Le coeur des louves - Stéphane Servant


Le cœur des louves, Stéphane Servant

Editeur : Rouergue
Nombre de pages : 542
Résumé : Célia est arrivée seule, à la fin de l’été. Livrée à elle-même dans la vielle maison, elle attend sa mère. Le village est toujours pareil, perdu au fond de la vallée, avec ses montagnes couvertes de forêts et son lac Noir. Leur retour réveille de vieilles histoires. Celles d’une grand-mère à la réputation sulfureuse. Car ici, tout le monde se connait depuis toujours. On s’aime trop ou on se hait et ce sont les hommes qui font la loi, par la force s’il le faut. Pour découvrir ce qui se cache sous la surface des choses, elle devra se tailler un chemin, entre mensonges et superstitions. Et se faire louve pour ne pas être proie.

- Un petit extrait -
« Il fallait faire un choix. Il faut toujours faire des choix. Finalement, la vie n'est pas autre chose qu'une succession de choix infimes. Des bifurcations invisible à l'œil nu et qui pourtant feront que nous serons demains deux personne entièrement différentes selon comment nous avons pesé sur ses aiguillages microscopique. »
- Mon avis sur le livre -

Il n’y a rien de plus perturbant, quand vous écrivez, de vous retrouver face à un ouvrage qui ressemble à vos propres écrits. Au fur et à mesure que j’avançais dans Le cœur des louves, mon trouble s’accentuait : le roman de Stéphane Servant résonnait fortement avec une nouvelle que j’ai écrit en 2012 et qui s’insérait dans un cycle que je n’ai jamais eu le courage de mener à bien, car je me rendais compte que cette histoire disait bien trop de choses sur moi, sur ce que je gardais bien enfoui au plus profond de mon être. Et voilà que je retrouvais des bribes de ce texte bien secret disséminées ci et là dans un roman, comme si Stéphane Servant et moi avions arpenté les mêmes chemins de l’imagination au moment où cette idée se promenait tranquillement. Alors bien sûr, nos deux histoires n’ont rien à voir l’une avec l’autre, mais il y a suffisamment d’éléments qui se rejoignent pour que je sois troublée. Mais cela ne m’a nullement empêché de savoir ce récit pour lui-même, et de l’aimer autant que j’ai aimé La langue des bêtes et Sirius !
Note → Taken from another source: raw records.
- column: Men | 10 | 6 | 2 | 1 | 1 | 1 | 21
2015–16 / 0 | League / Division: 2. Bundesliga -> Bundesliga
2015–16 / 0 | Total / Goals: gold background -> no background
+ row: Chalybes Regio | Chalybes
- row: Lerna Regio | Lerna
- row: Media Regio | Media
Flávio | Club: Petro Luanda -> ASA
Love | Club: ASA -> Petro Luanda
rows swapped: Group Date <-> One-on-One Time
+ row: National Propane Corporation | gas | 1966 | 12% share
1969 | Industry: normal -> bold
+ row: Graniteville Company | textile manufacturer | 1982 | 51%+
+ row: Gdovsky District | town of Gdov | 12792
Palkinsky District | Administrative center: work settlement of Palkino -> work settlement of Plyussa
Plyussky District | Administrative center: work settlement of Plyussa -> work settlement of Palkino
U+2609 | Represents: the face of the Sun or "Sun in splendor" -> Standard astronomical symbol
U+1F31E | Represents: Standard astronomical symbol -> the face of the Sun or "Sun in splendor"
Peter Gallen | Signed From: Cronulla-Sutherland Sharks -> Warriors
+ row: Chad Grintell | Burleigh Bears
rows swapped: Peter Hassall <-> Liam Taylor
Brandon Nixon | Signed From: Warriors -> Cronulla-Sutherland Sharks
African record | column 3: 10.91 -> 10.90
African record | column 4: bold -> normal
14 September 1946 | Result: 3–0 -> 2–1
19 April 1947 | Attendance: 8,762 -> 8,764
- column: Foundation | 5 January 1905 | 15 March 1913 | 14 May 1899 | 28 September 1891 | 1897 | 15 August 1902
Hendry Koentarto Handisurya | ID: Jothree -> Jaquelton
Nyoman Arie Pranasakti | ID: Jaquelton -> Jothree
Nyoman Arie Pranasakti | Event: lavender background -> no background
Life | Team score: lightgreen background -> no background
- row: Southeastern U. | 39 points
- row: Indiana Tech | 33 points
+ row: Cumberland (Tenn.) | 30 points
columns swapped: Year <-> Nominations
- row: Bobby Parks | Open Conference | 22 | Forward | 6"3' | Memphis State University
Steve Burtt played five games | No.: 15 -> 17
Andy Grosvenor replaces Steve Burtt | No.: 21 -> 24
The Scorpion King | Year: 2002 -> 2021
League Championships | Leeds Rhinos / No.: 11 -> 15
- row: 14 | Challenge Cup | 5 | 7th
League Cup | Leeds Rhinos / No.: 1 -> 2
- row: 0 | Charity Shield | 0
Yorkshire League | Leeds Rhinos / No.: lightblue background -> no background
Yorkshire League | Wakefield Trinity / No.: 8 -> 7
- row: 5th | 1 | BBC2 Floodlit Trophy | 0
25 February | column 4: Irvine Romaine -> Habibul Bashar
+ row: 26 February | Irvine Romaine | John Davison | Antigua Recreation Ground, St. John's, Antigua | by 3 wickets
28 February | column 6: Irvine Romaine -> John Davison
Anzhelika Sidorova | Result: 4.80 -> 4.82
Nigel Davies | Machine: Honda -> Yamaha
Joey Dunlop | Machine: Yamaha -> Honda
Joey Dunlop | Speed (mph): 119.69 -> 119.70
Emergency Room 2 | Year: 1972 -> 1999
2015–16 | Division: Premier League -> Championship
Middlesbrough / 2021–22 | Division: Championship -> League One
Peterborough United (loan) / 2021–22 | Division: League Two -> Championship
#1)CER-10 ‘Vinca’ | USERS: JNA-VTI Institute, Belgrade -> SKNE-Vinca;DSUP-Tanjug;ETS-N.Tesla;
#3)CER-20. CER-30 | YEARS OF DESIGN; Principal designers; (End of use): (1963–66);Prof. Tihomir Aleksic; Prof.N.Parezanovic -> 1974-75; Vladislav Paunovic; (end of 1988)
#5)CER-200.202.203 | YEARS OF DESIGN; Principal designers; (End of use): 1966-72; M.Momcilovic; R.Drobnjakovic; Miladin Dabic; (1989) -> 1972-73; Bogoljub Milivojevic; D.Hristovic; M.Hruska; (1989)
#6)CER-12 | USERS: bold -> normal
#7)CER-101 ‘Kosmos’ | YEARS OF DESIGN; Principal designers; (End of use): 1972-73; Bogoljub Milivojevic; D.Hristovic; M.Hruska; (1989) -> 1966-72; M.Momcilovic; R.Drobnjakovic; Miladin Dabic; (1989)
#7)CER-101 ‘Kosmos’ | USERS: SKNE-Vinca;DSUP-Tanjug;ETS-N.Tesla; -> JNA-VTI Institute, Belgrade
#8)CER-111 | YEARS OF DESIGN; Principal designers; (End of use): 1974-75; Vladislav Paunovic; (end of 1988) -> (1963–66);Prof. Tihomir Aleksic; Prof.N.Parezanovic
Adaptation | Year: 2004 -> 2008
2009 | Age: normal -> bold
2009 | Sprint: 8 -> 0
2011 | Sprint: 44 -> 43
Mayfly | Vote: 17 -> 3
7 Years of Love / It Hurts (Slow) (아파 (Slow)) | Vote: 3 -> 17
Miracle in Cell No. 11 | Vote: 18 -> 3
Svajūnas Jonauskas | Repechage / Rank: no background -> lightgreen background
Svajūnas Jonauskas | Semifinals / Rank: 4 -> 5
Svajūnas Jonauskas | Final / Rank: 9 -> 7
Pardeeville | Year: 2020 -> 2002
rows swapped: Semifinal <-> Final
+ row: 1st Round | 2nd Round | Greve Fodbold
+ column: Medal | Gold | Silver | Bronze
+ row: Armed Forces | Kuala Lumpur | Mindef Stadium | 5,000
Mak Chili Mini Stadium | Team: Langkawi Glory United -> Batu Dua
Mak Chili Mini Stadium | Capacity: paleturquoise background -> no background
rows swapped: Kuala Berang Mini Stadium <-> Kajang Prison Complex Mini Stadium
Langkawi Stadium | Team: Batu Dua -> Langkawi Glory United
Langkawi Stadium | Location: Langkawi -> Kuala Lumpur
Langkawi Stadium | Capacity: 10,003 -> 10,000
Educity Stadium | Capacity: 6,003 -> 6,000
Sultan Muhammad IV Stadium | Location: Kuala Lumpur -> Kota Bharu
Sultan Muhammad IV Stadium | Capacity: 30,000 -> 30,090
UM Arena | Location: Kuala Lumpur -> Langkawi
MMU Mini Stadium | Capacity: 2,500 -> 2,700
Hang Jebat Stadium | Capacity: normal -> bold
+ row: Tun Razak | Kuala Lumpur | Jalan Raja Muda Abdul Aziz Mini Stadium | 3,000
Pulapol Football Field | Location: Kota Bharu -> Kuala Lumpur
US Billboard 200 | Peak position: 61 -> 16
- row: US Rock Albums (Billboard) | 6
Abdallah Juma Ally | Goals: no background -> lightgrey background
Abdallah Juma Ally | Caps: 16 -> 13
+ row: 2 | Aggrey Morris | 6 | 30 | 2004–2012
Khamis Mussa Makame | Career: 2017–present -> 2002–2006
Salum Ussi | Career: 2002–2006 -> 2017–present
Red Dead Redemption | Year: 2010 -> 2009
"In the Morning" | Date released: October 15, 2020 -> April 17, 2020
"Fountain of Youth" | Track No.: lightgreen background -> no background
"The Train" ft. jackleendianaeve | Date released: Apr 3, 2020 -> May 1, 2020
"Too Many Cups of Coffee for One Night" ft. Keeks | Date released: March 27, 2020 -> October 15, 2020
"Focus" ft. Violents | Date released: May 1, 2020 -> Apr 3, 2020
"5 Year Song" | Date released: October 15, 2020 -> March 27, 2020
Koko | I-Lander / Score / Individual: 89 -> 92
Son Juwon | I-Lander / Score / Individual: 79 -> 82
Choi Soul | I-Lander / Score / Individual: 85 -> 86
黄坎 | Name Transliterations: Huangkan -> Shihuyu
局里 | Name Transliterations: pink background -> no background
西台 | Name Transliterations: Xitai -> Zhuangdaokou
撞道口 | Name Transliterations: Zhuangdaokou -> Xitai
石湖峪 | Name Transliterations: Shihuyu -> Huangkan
Après des années d’errance, à voguer de maisons en appartements au gré des aventures et des ruptures de sa mère, écrivaine dépressive en panne d’écriture, Célia pose ses bagages dans la demeure de sa défunte grand-mère, cette maison qui l’accueillait chaque été durant son enfance. Mais les habitants de ce petit village perdu au cœur de la montagne sont loin de les accueillir avec le sourire : ici, on les hait autant qu’on les craint, on baisse la tête et on murmure sur leur passage. Seule Alice, son amie d’enfance, semble ravie de la revoir, et l’entraine nuit après nuit dans de folles cavalcades sauvages au cœur de la montagne, des peaux de louves comme seuls vêtements, des cris de louves comme seules paroles, des jeux de louves comme seule liberté. Sans le savoir, Célia marche sur les pas de Tina, sa grand-mère, cette femme que les villageois montraient du doigt mais chez qui ils venaient confier les maux des corps, des cœurs et des âmes. Le retour de Célia et de Catherine ravive les mémoires et déterrent les vieilles histoires. Mais « dans les histoires, il y a toujours une part de vérité » … et c’est peut-être dans ces vérités cachées que se cache le secret qui pèse silencieusement sur leur existence.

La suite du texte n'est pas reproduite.